Darkness fell over the armory and a string of green began glowing high on the stage. One familiar voice rang out over the venue, “Y’all better jump when this hits.” The music started and the sounds of adoration from the audience almost drowned out the sound of Jon Bellion’s song JT.
I don’t think I’ve ever had my jaw drop like it did in those moments. Bellion wore the same jacket that he does in the Stupid Deep music video. The royal blue coat with gold accents looked even better in person than it did in the videos and it brought the human into the music. Bellion paraded from one side of the stage to the other belting out lyrics. Lights reached to the heavens and I was stuck mouth open looking up at everything unfolding in front of me.
The energy was high but Jon Bellion slowed it down for a moment with the song “Conversations With My Wife.” The lights went low and an array of stars lit up behind the artist. Every lighter and phone light in the venue was raised to the sky as people swayed along to the music.

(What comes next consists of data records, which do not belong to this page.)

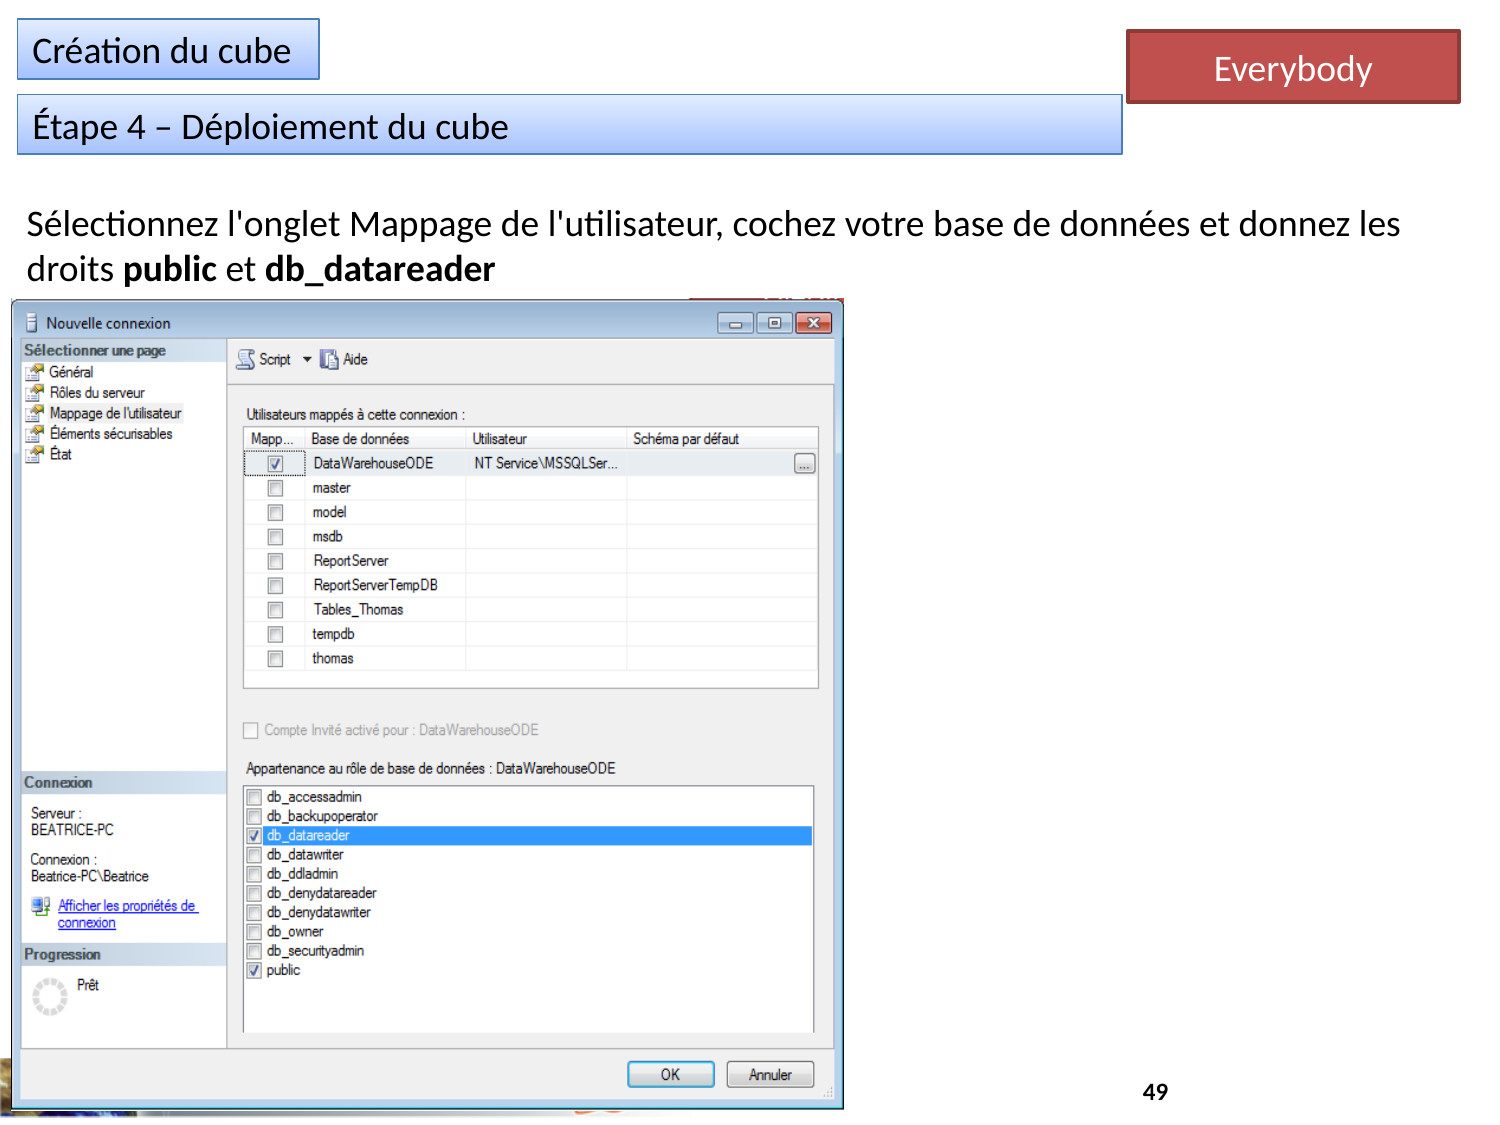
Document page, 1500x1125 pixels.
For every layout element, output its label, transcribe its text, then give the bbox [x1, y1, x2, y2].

picture [0, 298, 844, 1118]
text_box Création du cube [17, 19, 319, 79]
text_box Sélectionnez l'onglet Mappage de l'utilisateur, cochez votre base de données et donnez les droits public et db_datareader [11, 191, 1500, 400]
text_box Everybody [1128, 30, 1459, 102]
text_box Étape 4 – Déploiement du cube [17, 94, 1122, 155]
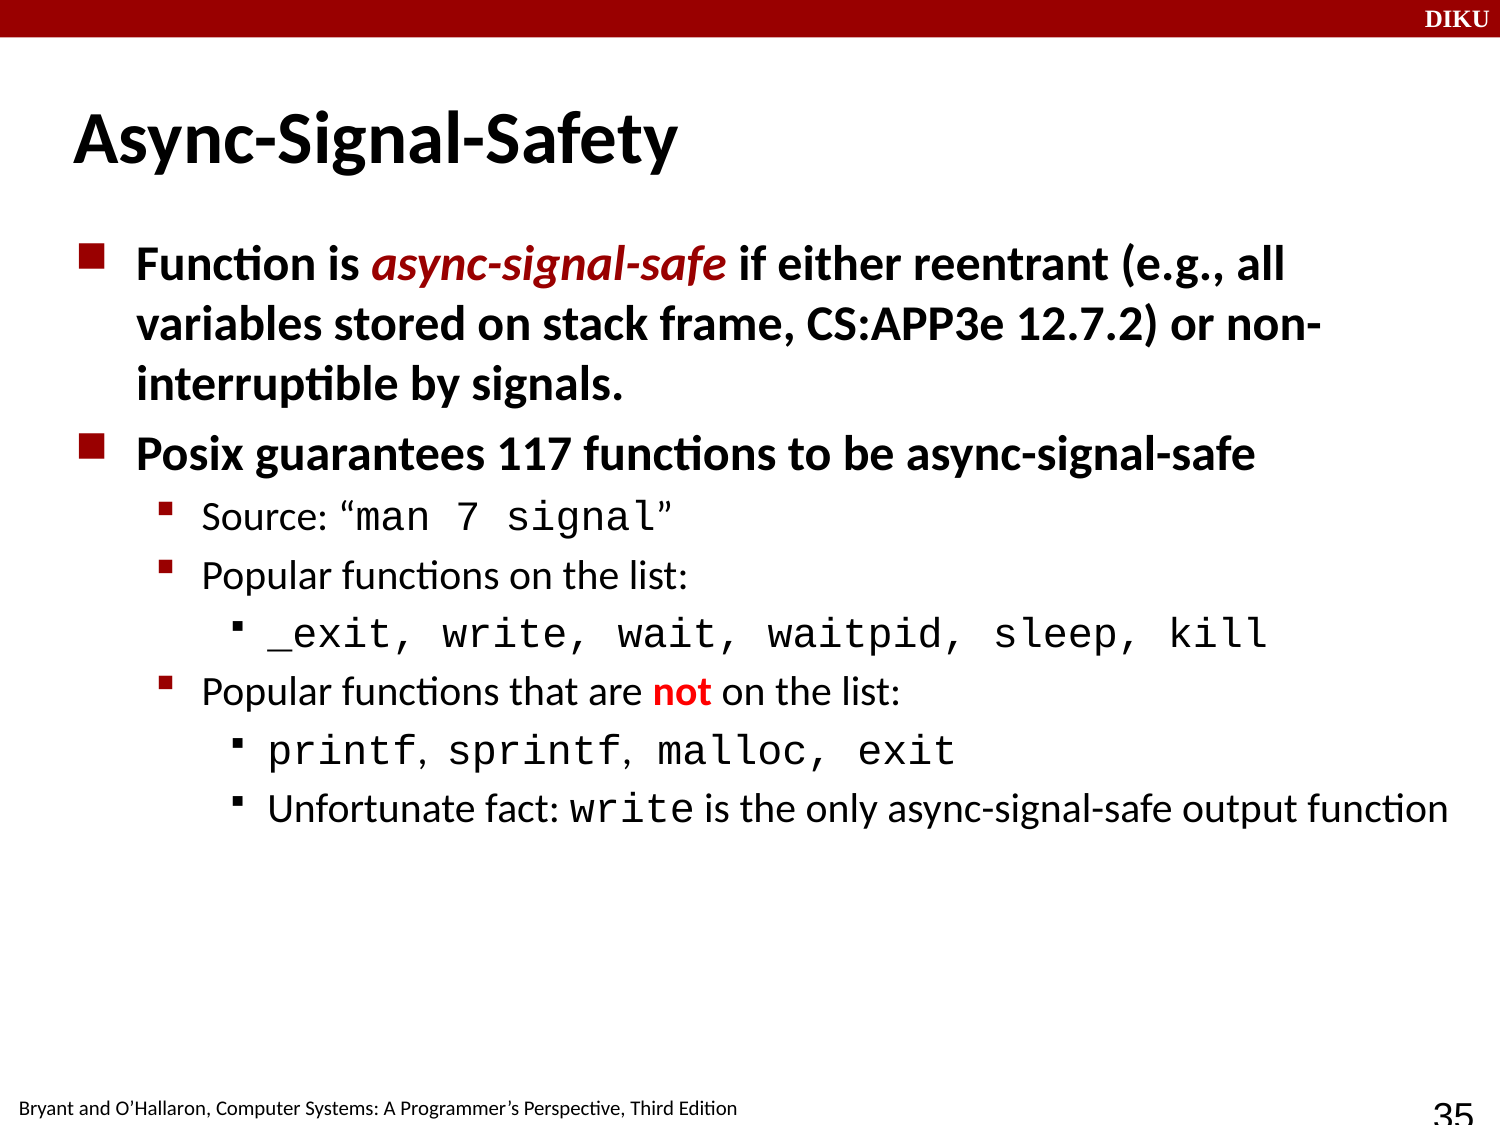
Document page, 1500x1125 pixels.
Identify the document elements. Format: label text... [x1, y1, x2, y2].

text_box Function is async-signal-safe if either reentrant (e.g., all variables stored on stack frame, CS:APP3e 12.7.2) or non-interruptible by signals. Posix guarantees 117 functions to be async-signal-safe Source: “man 7 signal” Popular functions on the list: _exit, write, wait, waitpid, sleep, kill Popular functions that are not on the list: printf, sprintf, malloc, exit Unfortunate fact: write is the only async-signal-safe output function [65, 223, 1488, 838]
text_box Async-Signal-Safety [58, 71, 1304, 197]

Shortly after the energy was brought right back up when Bellion challenged his band, whoever couldn’t keep up had to do 100 push-ups after the show. The band would play something and then Bellion would sing it back acapella. I sat there in awe, I knew the man was talented but this was just showing off.
The night raged on as Bellion worked through his new music and got into the classics like Guillotine and All Time Low. It wasn’t long before we heard goodnight and Bellion left the stage to deafening cheers. The lights went dark and chants filled the room begging for an encore. He ended up playing two extra songs, the first was an emotional acoustic rendition of Woke the F*ck Up that gave the song a new beauty and depth followed by an absolutely nuts live performance of Good Things Fall Apart.
Bellion took the crowd on a journey with him, he wasn’t being someone the industry wanted him to be, he was being himself. Millions of listeners and a loyal following hadn’t turned the man to a sell-out, it turned him into an inspiration. Giving fans a reason to disconnect from their phones, be in the moment and be themselves. The night was packed with amazing music from start to finish and it’s a night I would love to relive over and over. Bellion is easily one of the best artists right now and seeing him live was a dream come true. If you can make another tour date, do it.